# TASK INSTRUCTIONS
Can you update the material below so that every "phylum" reads "division", with everything else unchanged and the pictures left out?

■ ■ ■ ■ ■ ■ ■

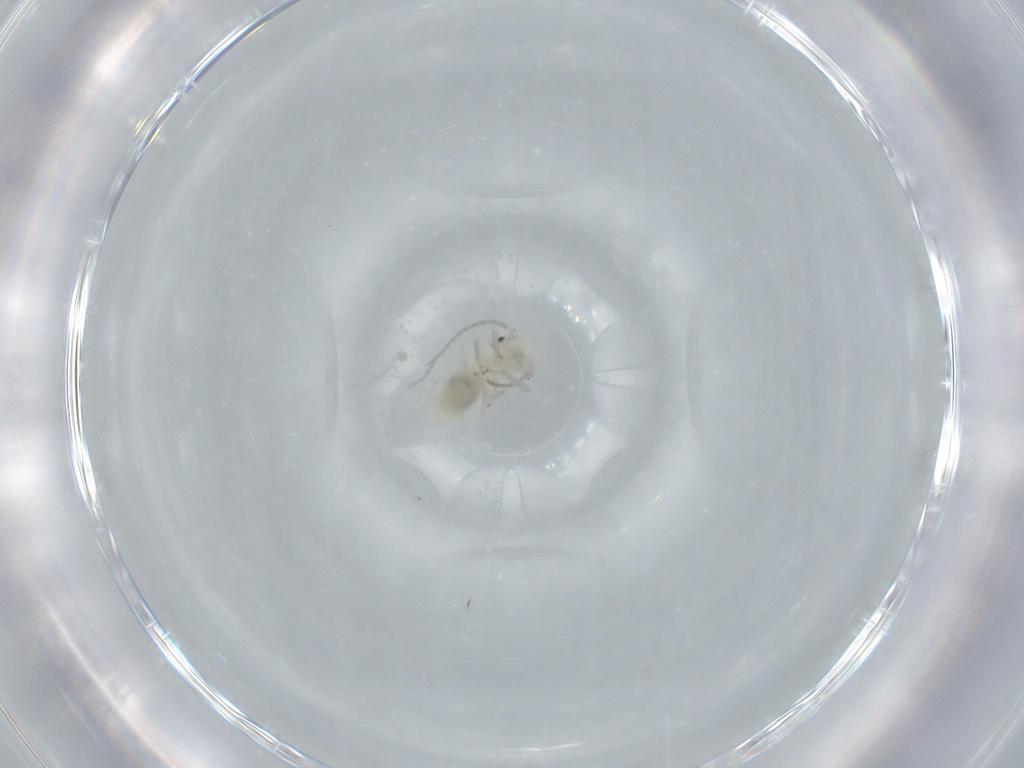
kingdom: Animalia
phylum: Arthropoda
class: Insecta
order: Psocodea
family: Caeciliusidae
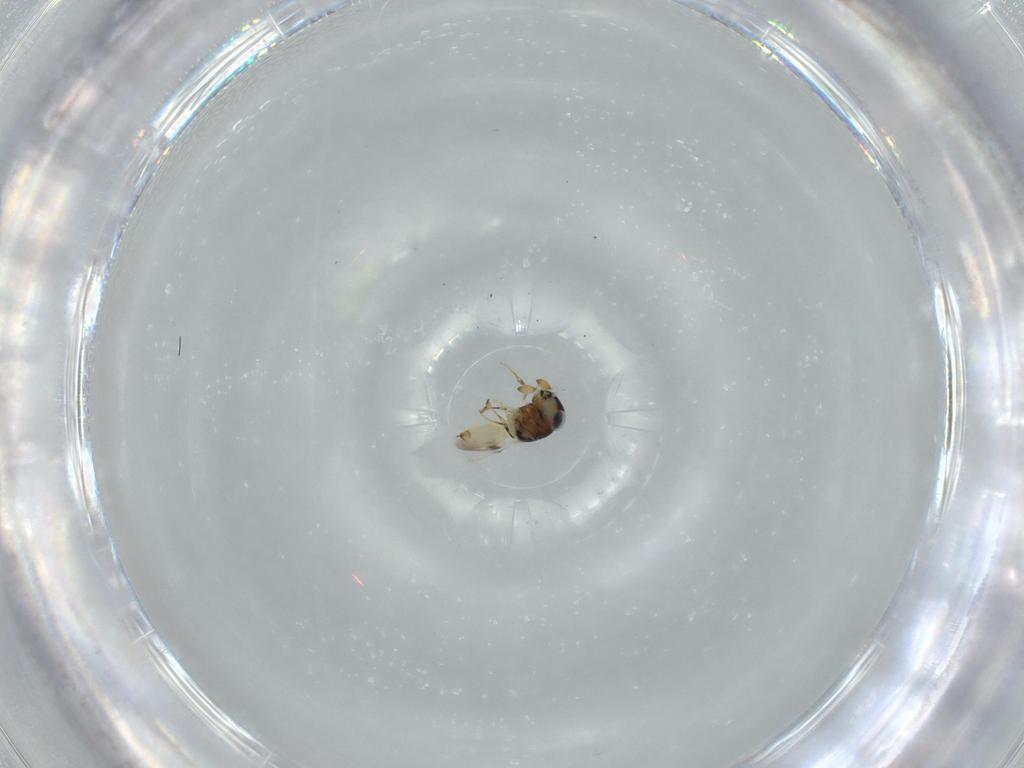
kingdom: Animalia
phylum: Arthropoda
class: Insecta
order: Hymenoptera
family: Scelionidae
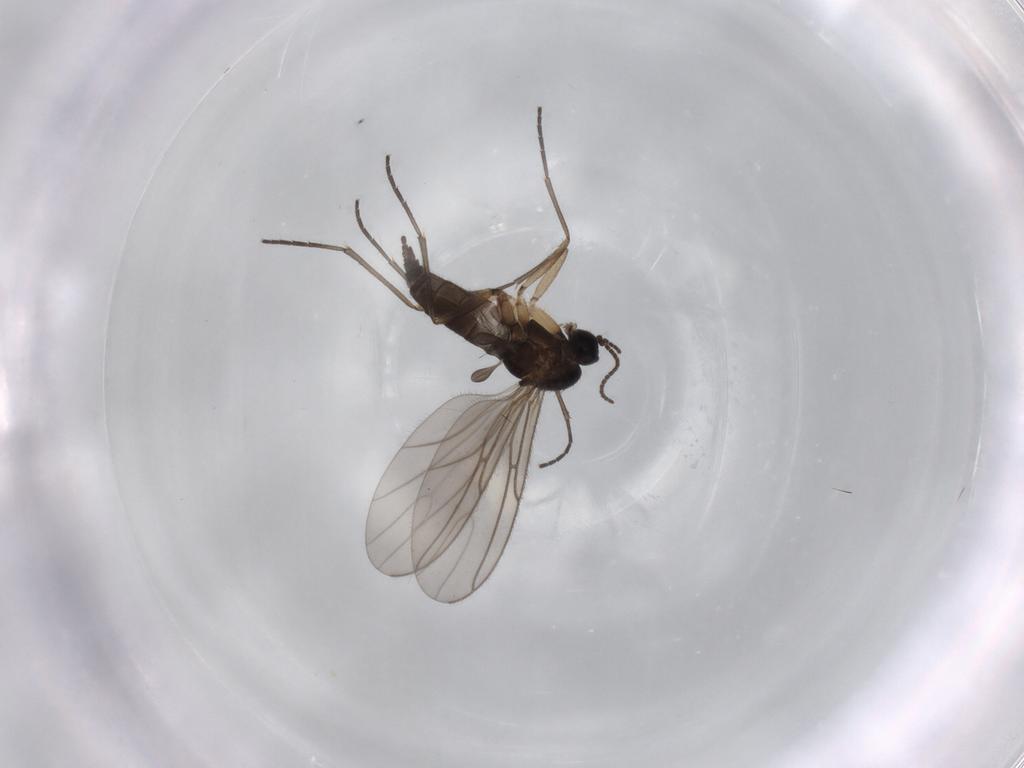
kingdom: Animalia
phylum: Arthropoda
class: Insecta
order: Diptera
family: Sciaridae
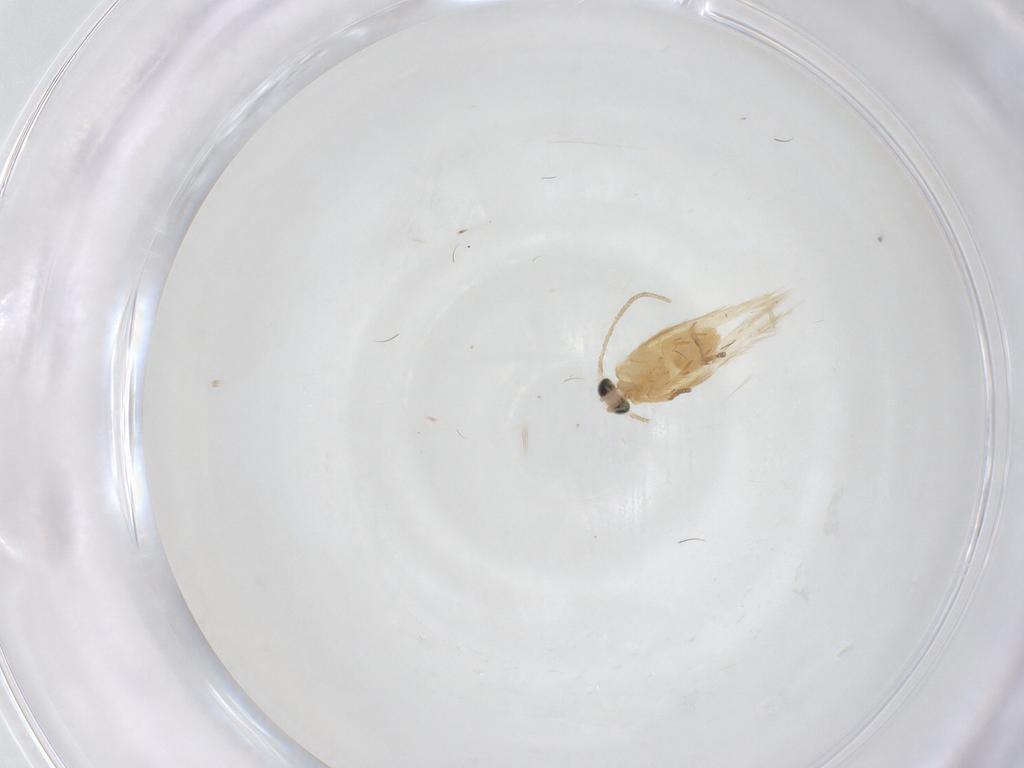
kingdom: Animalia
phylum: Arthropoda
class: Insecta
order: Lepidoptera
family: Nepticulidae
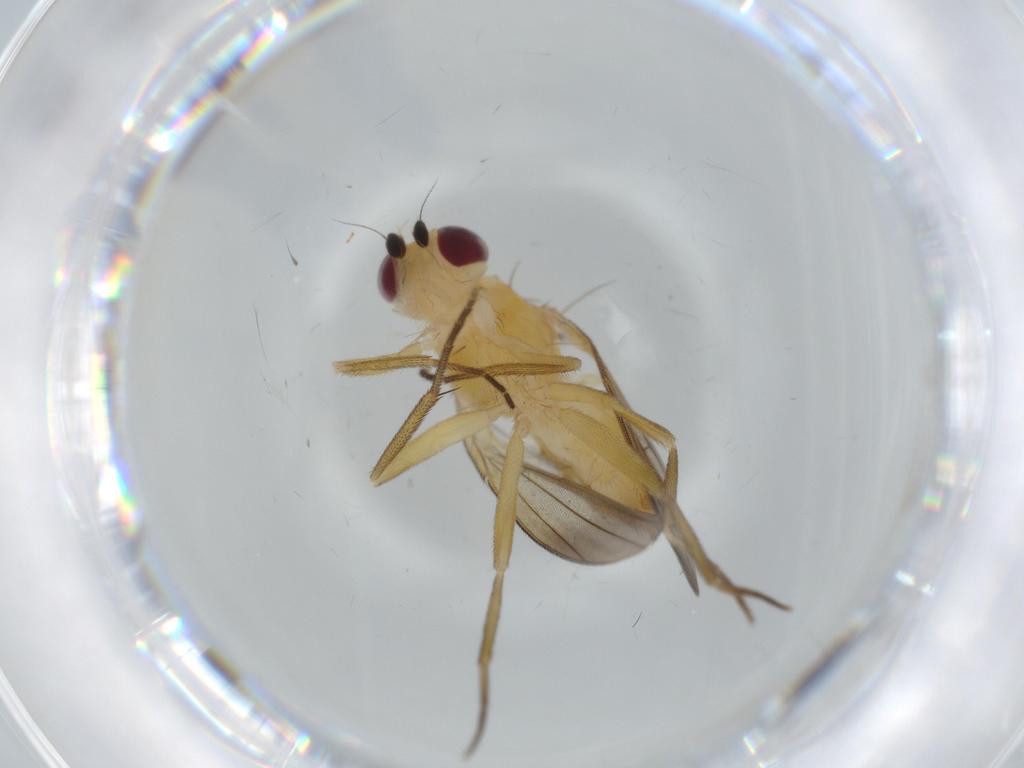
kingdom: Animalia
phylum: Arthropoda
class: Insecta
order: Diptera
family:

■ ■ ■ ■ ■ ■ ■

# THE RESPONSE
kingdom: Animalia
division: Arthropoda
class: Insecta
order: Psocodea
family: Caeciliusidae
kingdom: Animalia
division: Arthropoda
class: Insecta
order: Hymenoptera
family: Scelionidae
kingdom: Animalia
division: Arthropoda
class: Insecta
order: Diptera
family: Sciaridae
kingdom: Animalia
division: Arthropoda
class: Insecta
order: Lepidoptera
family: Nepticulidae
kingdom: Animalia
division: Arthropoda
class: Insecta
order: Diptera
family:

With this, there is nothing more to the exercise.